**Source**.

--- begin ---

College Ahead? Tackle the Money Question
You are running behind. Sorry, but most likely you are behind in saving for a college education. You should have started before now. But if you haven't, all is not lost and, for what it's worth, you're not alone. (Visit Carolina Parent's annual College Guide for more resources.)
Many people considering college for their children wait too long to figure out where the money to pay for it will come from. As with most things, sooner is better: The sooner you start to answer the money question, the better.
In the end, your child's college education will most likely be financed through a combination of savings, scholarships or grants, and out-of-pocket money, which may come from you, other family members or your child. The first move is to start on the savings as soon as you can.
The Magic Number: 529
For most families, the way to start is with a "529 plan," a tax-free investment program specifically designed to pay for college. The program is named for the section of the federal tax code that made it law in 1996.
"The best thing I think a person can do for a college education is a 529 fund," said Thom Daniels, a financial planner with Ameriprise. "You can build it in small increments and it has a large cap that most people won't meet. And if you use it in your state for qualified college expenses (tuition, fees, room, board, books, and supplies and equipment required for enrollment), the growth is tax free."

--- end ---

**Things to do**.
A - Print the passage of the college savings article from "Many people considering" to "as you can.".
B - According to the college savings article, in what year did the federal tax code section behind the 529 plan become law?
The listing comes from a separate source.

**Supplied entries**.
--- begin ---

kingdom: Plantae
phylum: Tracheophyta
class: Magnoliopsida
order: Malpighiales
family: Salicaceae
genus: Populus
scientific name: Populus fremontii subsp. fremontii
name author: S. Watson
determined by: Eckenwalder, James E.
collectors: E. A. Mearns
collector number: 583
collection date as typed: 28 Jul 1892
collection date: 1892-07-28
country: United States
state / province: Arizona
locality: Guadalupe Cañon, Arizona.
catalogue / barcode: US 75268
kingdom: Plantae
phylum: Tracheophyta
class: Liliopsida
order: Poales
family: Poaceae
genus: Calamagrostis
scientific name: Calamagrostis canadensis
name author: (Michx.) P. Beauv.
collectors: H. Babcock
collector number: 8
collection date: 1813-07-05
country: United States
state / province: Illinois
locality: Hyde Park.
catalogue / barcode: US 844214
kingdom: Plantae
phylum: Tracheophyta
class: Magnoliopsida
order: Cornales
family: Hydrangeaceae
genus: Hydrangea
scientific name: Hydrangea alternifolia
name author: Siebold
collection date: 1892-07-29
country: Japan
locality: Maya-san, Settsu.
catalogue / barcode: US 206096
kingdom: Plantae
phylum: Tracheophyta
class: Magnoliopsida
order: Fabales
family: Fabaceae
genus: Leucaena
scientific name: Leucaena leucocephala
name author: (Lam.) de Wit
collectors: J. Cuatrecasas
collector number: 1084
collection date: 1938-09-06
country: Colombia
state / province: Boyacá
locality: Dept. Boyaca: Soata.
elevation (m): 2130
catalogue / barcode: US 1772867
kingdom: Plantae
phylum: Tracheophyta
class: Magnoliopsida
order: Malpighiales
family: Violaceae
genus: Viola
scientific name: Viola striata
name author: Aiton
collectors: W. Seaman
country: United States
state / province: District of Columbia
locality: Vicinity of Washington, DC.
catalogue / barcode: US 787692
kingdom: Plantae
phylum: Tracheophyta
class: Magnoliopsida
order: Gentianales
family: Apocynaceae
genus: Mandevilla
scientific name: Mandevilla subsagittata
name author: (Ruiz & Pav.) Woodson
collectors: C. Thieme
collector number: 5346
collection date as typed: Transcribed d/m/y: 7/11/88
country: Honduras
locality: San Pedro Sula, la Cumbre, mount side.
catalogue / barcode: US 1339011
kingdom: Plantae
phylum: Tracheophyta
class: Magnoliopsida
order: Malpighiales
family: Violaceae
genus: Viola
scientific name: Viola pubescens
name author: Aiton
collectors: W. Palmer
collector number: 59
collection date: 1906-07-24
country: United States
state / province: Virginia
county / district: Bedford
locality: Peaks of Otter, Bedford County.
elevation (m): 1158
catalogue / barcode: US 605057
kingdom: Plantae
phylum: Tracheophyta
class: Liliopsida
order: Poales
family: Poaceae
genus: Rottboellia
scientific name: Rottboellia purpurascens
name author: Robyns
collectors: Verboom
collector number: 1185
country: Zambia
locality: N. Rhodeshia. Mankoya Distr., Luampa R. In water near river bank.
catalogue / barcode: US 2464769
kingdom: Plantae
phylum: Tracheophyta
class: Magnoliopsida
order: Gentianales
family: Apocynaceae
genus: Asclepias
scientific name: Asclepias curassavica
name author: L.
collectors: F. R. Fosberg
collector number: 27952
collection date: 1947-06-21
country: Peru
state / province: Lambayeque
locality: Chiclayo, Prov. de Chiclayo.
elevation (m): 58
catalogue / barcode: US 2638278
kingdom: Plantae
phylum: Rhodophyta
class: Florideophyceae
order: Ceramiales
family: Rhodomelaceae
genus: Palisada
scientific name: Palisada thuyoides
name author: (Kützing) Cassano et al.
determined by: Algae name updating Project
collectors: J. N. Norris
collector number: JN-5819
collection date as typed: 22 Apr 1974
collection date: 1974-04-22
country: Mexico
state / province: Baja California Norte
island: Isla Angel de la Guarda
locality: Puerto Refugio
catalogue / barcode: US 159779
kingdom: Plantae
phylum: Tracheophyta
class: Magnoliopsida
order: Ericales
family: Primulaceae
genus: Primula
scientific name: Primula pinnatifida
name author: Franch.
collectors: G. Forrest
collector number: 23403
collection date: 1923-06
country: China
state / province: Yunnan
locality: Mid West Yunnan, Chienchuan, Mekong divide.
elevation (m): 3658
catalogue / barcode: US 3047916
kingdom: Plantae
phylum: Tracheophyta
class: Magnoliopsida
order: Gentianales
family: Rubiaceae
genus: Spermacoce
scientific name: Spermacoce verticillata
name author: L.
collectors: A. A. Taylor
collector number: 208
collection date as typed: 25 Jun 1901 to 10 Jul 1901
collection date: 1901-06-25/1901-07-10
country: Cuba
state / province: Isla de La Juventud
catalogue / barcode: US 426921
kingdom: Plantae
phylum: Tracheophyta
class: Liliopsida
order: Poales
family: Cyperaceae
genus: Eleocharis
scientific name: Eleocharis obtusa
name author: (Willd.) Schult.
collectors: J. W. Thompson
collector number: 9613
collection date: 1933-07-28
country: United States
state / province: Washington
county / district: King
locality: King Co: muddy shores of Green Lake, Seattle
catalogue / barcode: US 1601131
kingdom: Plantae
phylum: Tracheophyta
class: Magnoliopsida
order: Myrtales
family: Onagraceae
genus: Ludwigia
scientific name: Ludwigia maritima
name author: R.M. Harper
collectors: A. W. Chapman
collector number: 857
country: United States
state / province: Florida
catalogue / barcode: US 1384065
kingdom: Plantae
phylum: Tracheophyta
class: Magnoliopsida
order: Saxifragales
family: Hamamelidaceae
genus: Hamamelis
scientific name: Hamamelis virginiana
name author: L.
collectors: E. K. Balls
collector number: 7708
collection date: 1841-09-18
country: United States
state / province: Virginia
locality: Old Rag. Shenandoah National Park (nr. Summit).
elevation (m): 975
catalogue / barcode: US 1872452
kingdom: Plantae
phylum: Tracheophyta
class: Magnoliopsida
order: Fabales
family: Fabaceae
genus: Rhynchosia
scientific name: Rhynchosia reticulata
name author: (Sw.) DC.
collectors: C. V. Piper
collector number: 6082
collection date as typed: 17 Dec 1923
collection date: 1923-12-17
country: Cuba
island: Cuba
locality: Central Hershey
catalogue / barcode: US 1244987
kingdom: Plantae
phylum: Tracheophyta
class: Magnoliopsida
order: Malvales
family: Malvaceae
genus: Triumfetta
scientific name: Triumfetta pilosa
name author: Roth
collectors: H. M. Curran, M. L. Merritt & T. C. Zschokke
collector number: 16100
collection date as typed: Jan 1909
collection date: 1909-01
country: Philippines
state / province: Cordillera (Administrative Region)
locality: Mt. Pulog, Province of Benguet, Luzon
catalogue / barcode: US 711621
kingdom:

--- end ---

**The solutions**.
A -
Many people considering college for their children wait too long to figure out where the money to pay for it will come from. As with most things, sooner is better: The sooner you start to answer the money question, the better.
In the end, your child's college education will most likely be financed through a combination of savings, scholarships or grants, and out-of-pocket money, which may come from you, other family members or your child. The first move is to start on the savings as soon as you can.

B - 1996